__Compito assegnato A__. Ricopia senza alcuna modifica le righe delle registrazioni, dalla prima fino a quella che contiene "purple triangle: moved", compresa anche quest'ultima.

Passione durevole e Bestimmung

Alle passioni tristi si può contrapporre La passione durevole essa può essere espressa per alcune sue qualità con il termine Bestimmung, ovvero passione durevole, vocazione, determinazione.

La passione durevole è profonda, è l’appartenersi-scoprirsi per donarsi al mondo, vive del dialogo socratico, la sua profondità non ha confini, per cui l’atto della parola è portatore di rigenerazione continua. E’ vita che si rinnova e si stupisce della potenza significante di cui è capace. La meraviglia filosofica, lo “thauma ϑαῦμα”, qui è lo stupore dinanzi alle profondità infinite dell’essere umano che coglie in sé un universo che solo attraverso la prassi dialogica e comunitaria vive e si rigenera. La passione durevole per Preve era ed la Filosofia, fonte inesauribile di resistenza anticapitalistica e di rigenerazione creativa. Le passioni tristi sono invece l’ addomesticamento nichilistico della gioventù ad una mortifera pedagogia adattiva e dunque ripetitiva. Il sistema si autoriproduce con le passioni tristi:

Il primo filosofo moderno che mette la gioventù in quanto tale al centro del suo sistema filosofico è Fichte, che usa la metafora del «ringiovimento» (Verjungen) per indicare il rinnovamento emancipativo della società, ed individua nella gioventù come categoria sociale il suo soggetto storico capace di portarci fuori dall’epoca della compiuta peccaminosità. Oggi tutto questo può sembrare illusorio e “romantico”, ma non bisogna dimenticare che la gioventù di cui parla Fichte non aveva vissuta un’infanzia all’ombra della play-station e dei modelli di consumo televisivi, un’adolescenza in una scuola degradata, ed un’incipiente maturità in un contesto di lavoro salariato flessibile e precario. In altre parole, ed usando una terminologia marxiana, Fichte non poteva neppure immaginare che cosa sarebbe potuto avvenire in un’epoca di sottomissione crescente del lavoro al capitale e di approfondimento orizzontale (la globalizzazione) e verticale (la manipolazione capillare) del modo di produzione capitalistico1 .”

__Materiale da elaborare__.
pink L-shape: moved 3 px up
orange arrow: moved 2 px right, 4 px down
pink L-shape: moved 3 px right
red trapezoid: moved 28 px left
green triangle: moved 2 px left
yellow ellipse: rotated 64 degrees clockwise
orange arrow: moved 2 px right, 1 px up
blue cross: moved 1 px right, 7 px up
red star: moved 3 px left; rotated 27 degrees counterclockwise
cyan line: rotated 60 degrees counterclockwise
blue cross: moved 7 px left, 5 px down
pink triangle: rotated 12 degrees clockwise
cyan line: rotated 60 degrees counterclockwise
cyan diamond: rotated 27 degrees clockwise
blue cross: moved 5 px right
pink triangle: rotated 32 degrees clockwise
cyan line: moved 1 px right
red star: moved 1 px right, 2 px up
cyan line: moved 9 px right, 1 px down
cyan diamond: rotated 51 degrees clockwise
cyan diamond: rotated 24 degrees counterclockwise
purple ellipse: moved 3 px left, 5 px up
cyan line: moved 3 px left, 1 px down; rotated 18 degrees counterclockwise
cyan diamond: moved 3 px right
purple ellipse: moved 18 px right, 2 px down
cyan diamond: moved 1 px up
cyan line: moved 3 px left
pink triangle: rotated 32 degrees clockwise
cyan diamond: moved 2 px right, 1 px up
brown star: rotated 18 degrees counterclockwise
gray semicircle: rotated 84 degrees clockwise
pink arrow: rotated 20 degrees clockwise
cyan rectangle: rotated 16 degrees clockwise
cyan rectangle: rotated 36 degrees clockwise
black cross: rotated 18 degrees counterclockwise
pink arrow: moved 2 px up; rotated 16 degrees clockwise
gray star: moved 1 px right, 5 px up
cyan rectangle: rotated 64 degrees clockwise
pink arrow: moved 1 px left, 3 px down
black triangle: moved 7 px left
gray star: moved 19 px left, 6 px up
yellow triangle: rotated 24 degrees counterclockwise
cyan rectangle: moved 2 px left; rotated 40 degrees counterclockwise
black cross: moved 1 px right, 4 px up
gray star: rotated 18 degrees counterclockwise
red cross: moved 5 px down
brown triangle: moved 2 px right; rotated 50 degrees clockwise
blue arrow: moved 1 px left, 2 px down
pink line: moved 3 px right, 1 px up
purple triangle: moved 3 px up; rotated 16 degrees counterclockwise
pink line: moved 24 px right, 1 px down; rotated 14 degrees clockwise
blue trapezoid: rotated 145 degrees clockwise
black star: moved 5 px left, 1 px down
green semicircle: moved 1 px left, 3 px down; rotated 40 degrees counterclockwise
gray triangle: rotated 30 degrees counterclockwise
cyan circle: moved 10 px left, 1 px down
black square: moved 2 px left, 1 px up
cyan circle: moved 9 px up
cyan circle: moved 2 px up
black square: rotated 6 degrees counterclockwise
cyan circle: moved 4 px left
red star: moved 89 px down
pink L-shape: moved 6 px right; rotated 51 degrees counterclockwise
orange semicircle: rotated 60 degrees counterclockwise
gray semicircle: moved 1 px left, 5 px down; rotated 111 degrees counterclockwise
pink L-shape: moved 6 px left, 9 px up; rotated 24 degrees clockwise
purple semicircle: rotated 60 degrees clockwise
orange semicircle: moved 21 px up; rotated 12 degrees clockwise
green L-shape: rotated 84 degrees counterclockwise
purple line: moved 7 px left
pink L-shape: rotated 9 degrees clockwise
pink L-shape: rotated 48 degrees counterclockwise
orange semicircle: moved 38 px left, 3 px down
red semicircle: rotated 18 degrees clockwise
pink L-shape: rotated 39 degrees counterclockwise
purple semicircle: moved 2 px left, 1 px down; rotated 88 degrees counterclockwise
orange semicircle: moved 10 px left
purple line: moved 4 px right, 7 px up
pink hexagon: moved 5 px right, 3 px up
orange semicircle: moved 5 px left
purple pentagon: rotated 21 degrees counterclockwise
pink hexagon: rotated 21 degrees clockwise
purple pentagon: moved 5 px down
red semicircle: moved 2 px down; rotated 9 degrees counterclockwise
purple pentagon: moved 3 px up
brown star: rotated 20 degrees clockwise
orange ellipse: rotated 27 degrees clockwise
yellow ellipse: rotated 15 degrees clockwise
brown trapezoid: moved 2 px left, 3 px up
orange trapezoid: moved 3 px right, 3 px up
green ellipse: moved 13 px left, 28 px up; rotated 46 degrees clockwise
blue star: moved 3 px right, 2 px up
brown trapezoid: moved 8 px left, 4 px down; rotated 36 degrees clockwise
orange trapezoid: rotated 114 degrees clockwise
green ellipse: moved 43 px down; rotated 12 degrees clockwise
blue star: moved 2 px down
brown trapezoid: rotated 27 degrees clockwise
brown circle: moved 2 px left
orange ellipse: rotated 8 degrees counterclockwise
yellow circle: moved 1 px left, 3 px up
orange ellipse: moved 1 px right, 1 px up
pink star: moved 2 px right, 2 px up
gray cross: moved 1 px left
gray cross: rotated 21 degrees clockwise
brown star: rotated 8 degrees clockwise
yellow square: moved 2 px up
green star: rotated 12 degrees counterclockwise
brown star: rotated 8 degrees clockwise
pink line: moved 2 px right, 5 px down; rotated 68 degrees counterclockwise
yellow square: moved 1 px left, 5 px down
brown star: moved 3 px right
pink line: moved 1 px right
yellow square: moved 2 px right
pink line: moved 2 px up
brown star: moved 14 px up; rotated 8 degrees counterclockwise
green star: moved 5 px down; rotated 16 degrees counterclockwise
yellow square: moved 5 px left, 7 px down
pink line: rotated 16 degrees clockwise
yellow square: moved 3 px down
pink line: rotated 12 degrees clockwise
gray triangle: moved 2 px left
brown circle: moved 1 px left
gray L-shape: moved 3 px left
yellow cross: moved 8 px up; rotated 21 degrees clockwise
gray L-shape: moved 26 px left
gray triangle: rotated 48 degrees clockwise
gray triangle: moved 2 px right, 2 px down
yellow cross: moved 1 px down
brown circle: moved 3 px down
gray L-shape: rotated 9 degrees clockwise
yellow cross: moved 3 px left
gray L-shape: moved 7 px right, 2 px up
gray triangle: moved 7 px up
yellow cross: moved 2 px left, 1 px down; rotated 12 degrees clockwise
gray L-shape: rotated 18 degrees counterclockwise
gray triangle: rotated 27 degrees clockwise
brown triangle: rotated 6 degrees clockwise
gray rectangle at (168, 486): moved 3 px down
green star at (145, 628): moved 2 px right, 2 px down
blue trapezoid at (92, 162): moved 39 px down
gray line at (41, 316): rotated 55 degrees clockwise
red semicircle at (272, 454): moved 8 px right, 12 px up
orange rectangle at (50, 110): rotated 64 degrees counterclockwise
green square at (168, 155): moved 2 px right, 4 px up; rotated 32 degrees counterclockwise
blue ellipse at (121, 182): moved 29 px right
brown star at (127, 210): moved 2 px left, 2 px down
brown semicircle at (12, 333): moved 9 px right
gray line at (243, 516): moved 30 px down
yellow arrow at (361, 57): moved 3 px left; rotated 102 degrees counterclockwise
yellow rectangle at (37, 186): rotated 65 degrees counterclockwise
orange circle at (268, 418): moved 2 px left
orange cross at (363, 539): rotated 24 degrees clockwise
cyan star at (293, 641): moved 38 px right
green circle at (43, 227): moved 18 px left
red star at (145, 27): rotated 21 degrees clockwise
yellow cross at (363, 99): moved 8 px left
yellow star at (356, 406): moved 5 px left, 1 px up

__Compito assegnato B__. Dal brano sulla passione durevole, riporta la parte che si apre con le parole "Passione durevole e Bestimmung" e si chiude con "durevole, vocazione, determinazione.", e cambia "Bestimmung" in "Berufung".

__Risultato atteso A__.
pink L-shape: moved 3 px up
orange arrow: moved 2 px right, 4 px down
pink L-shape: moved 3 px right
red trapezoid: moved 28 px left
green triangle: moved 2 px left
yellow ellipse: rotated 64 degrees clockwise
orange arrow: moved 2 px right, 1 px up
blue cross: moved 1 px right, 7 px up
red star: moved 3 px left; rotated 27 degrees counterclockwise
cyan line: rotated 60 degrees counterclockwise
blue cross: moved 7 px left, 5 px down
pink triangle: rotated 12 degrees clockwise
cyan line: rotated 60 degrees counterclockwise
cyan diamond: rotated 27 degrees clockwise
blue cross: moved 5 px right
pink triangle: rotated 32 degrees clockwise
cyan line: moved 1 px right
red star: moved 1 px right, 2 px up
cyan line: moved 9 px right, 1 px down
cyan diamond: rotated 51 degrees clockwise
cyan diamond: rotated 24 degrees counterclockwise
purple ellipse: moved 3 px left, 5 px up
cyan line: moved 3 px left, 1 px down; rotated 18 degrees counterclockwise
cyan diamond: moved 3 px right
purple ellipse: moved 18 px right, 2 px down
cyan diamond: moved 1 px up
cyan line: moved 3 px left
pink triangle: rotated 32 degrees clockwise
cyan diamond: moved 2 px right, 1 px up
brown star: rotated 18 degrees counterclockwise
gray semicircle: rotated 84 degrees clockwise
pink arrow: rotated 20 degrees clockwise
cyan rectangle: rotated 16 degrees clockwise
cyan rectangle: rotated 36 degrees clockwise
black cross: rotated 18 degrees counterclockwise
pink arrow: moved 2 px up; rotated 16 degrees clockwise
gray star: moved 1 px right, 5 px up
cyan rectangle: rotated 64 degrees clockwise
pink arrow: moved 1 px left, 3 px down
black triangle: moved 7 px left
gray star: moved 19 px left, 6 px up
yellow triangle: rotated 24 degrees counterclockwise
cyan rectangle: moved 2 px left; rotated 40 degrees counterclockwise
black cross: moved 1 px right, 4 px up
gray star: rotated 18 degrees counterclockwise
red cross: moved 5 px down
brown triangle: moved 2 px right; rotated 50 degrees clockwise
blue arrow: moved 1 px left, 2 px down
pink line: moved 3 px right, 1 px up
purple triangle: moved 3 px up; rotated 16 degrees counterclockwise

__Risultato atteso B__.
Passione durevole e Berufung

Alle passioni tristi si può contrapporre La passione durevole essa può essere espressa per alcune sue qualità con il termine Berufung, ovvero passione durevole, vocazione, determinazione.